Hi,
I have never deal with NER and Spacy before so sorry if my questions are too stupid.
I want to use NER to automate data extraction from business documents like invoices. The task is quite understandably challenging in terms of both annotation and training. The dataset is huge, but it has no meaning until a consistent annotation scheme has been decided upon.
To clarify my pipeline, text is extracted from PDFs using Tesseract so, as you can imagine, there is a lot of room for OCR errors and possible typos, random characters. Entity extraction is supposed to be performed on that text to automate the creation of internal documentation.
Below are my questions:
-
How important is text cleaning in such cases? I can already see that depending on the quality of source PDFs, texts might be really dirty. The most intuitive approach I can think of is removing unnecessary newlines, braces, special characters, etc.
-
Documents are not very long, but definitely longer than sentences that I often encounter in tutorials on NER. Should I split documents into sentences prior to annotating and training? For some of them, it might not be obvious how to split them because the documents do not have a well-defined sentence-like structure.
-
How do I approach fields that can consist of just a number and thus confuse the model. For example, a field like Tax Amount. It is essentially just a monetary value that can be easily understood as MONEY by pretrained models, but in my case, I would like them to be extracted as tax_amount.

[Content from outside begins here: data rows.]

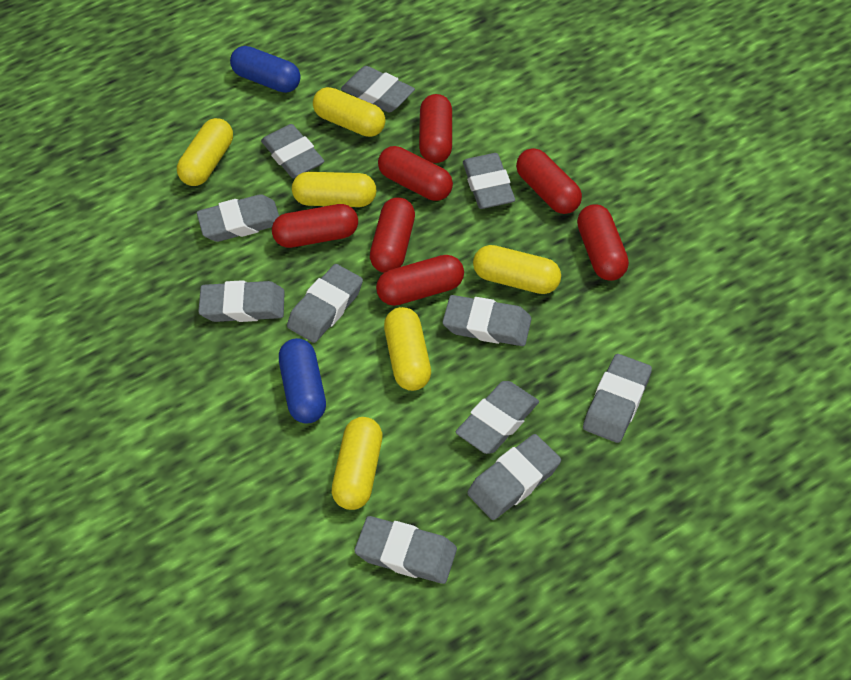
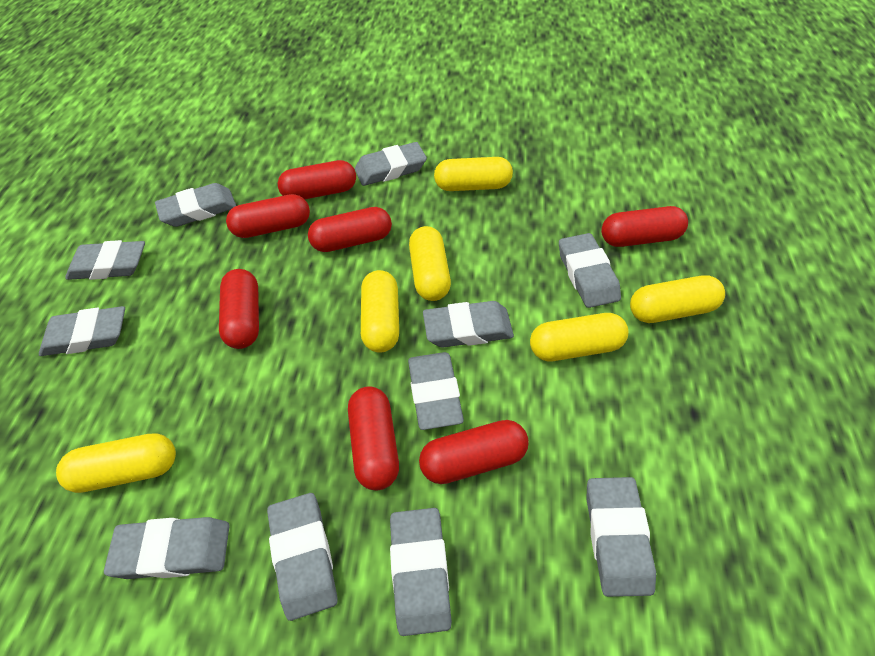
blue capsule: 2 -> 0

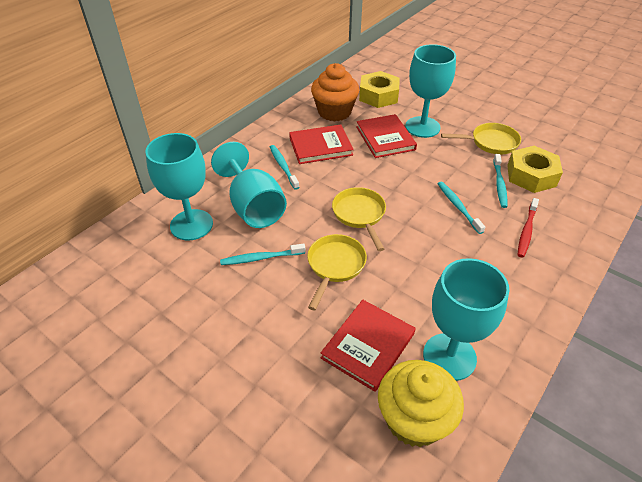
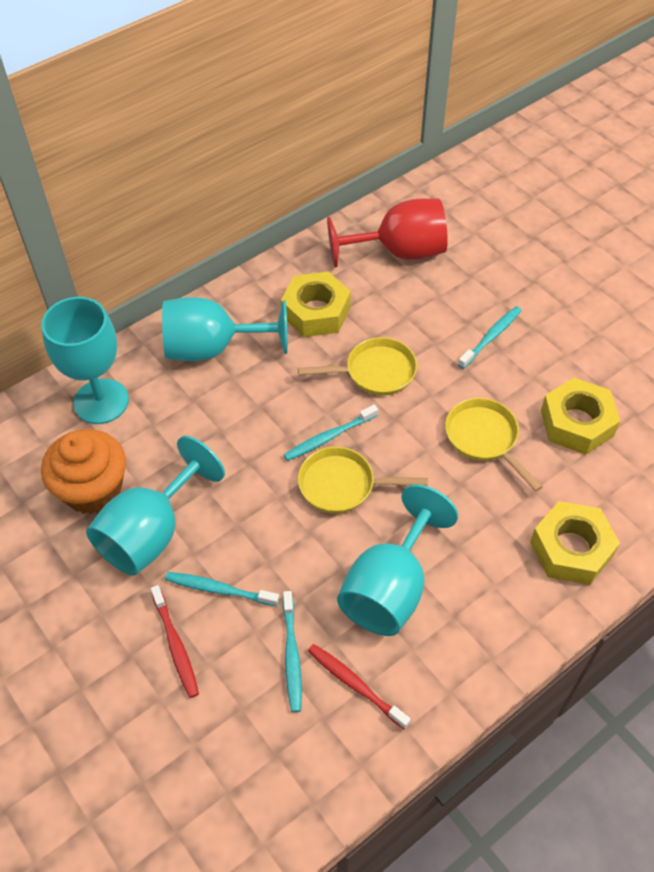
red book: 3 -> 0
red goblet: 0 -> 1
red toothbrush: 1 -> 2
yellow cupcake: 1 -> 0
yellow nut: 2 -> 3

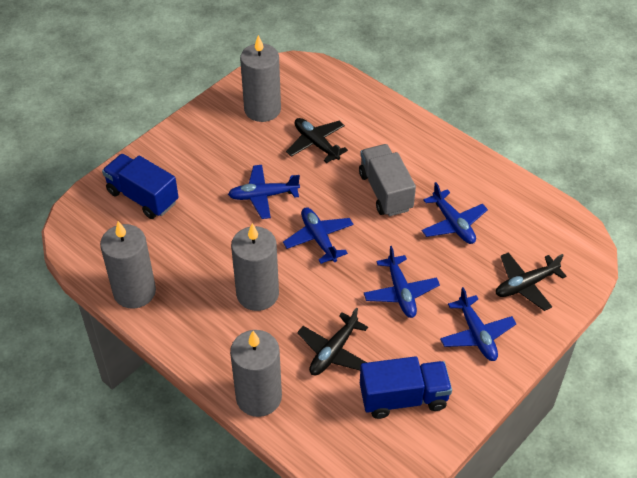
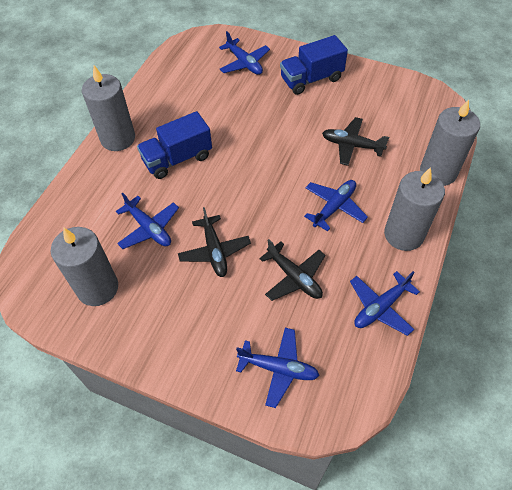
grey truck: 1 -> 0

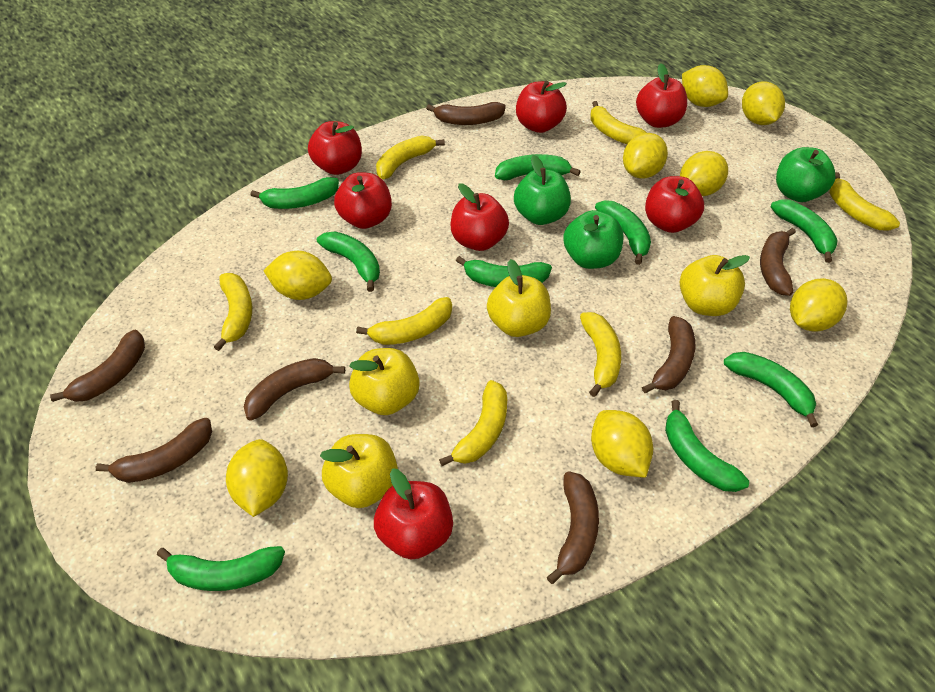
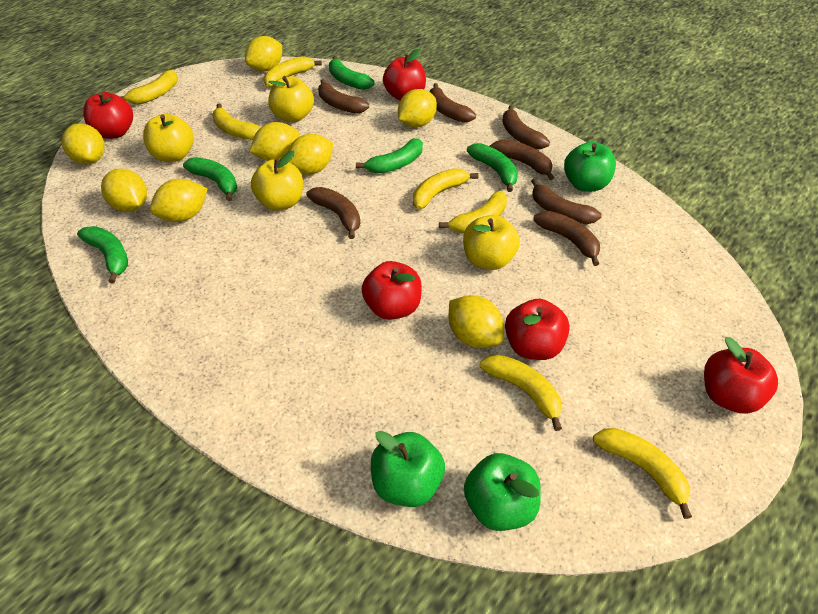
green banana: 9 -> 5
red apple: 7 -> 5

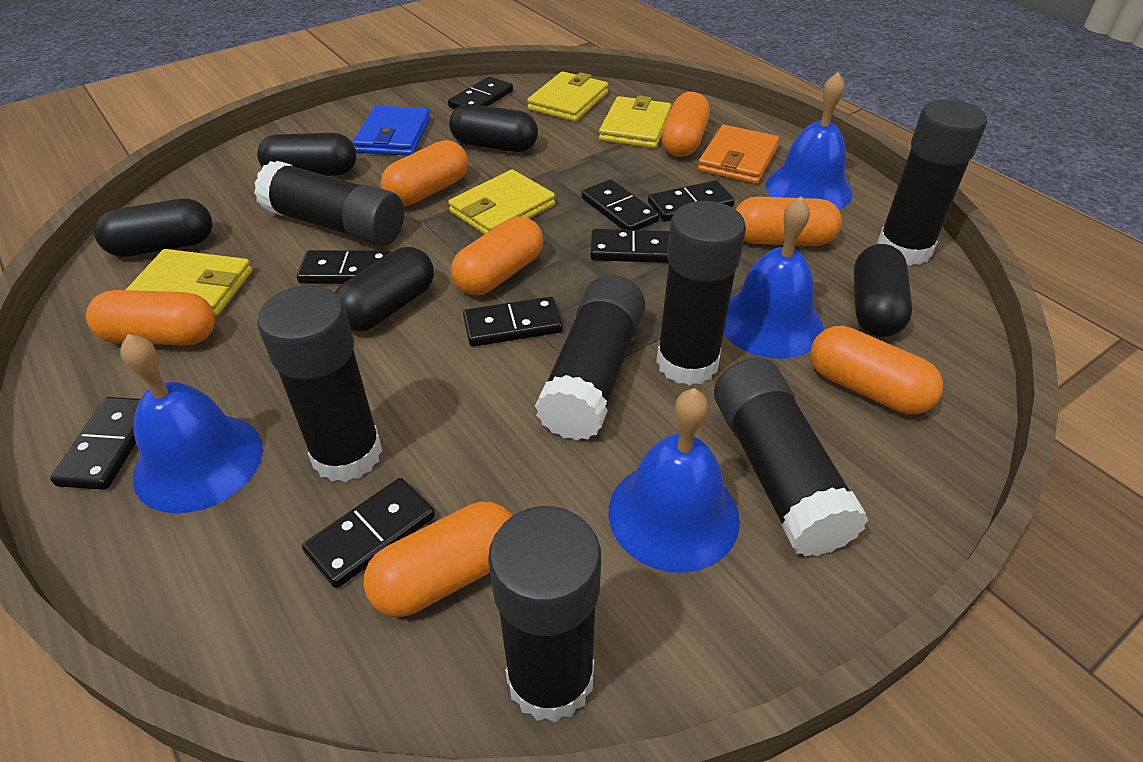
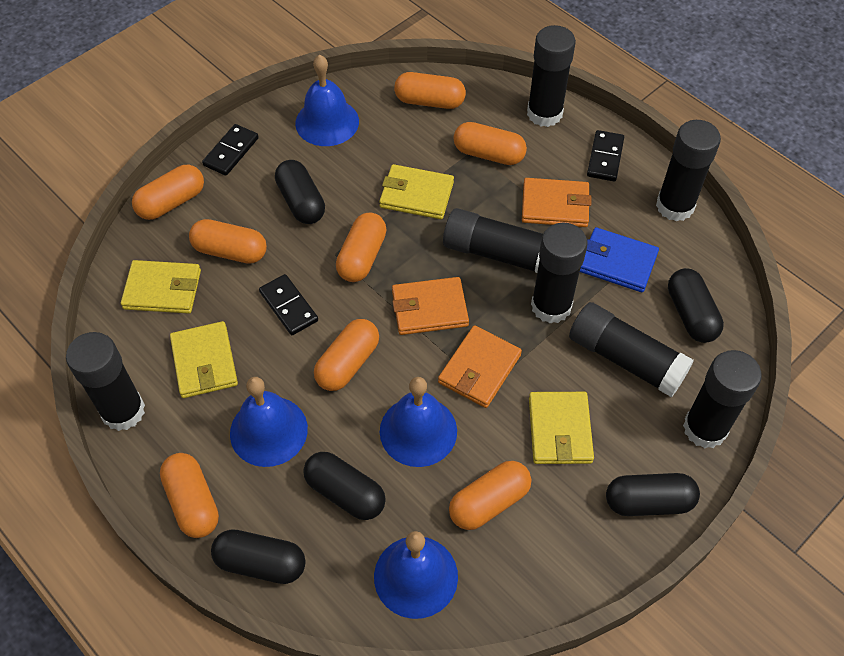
black domino: 8 -> 3
orange capsule: 7 -> 8
orange wallet: 1 -> 3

One solution I have thought of is annotating key names as well: Tax Amount in this case. So effectively I will annotate both the phrase itself (Tax Amount) and its numeric value as the tax_amount entity. This doesn't sound like a very good idea though because the model might then be confused when looking at other numeric values that can have the same format.
It would be easier if the field name and value were next to each other in the text, but this is not always the case unfortunately so sometimes they might be in different parts of the text.
On the other hand, isn't it wasteful to use NER for extracting field names when I could just use the brute-force text search to find them and then use knowledge about bounding boxes for mapping?
Thanks in advance!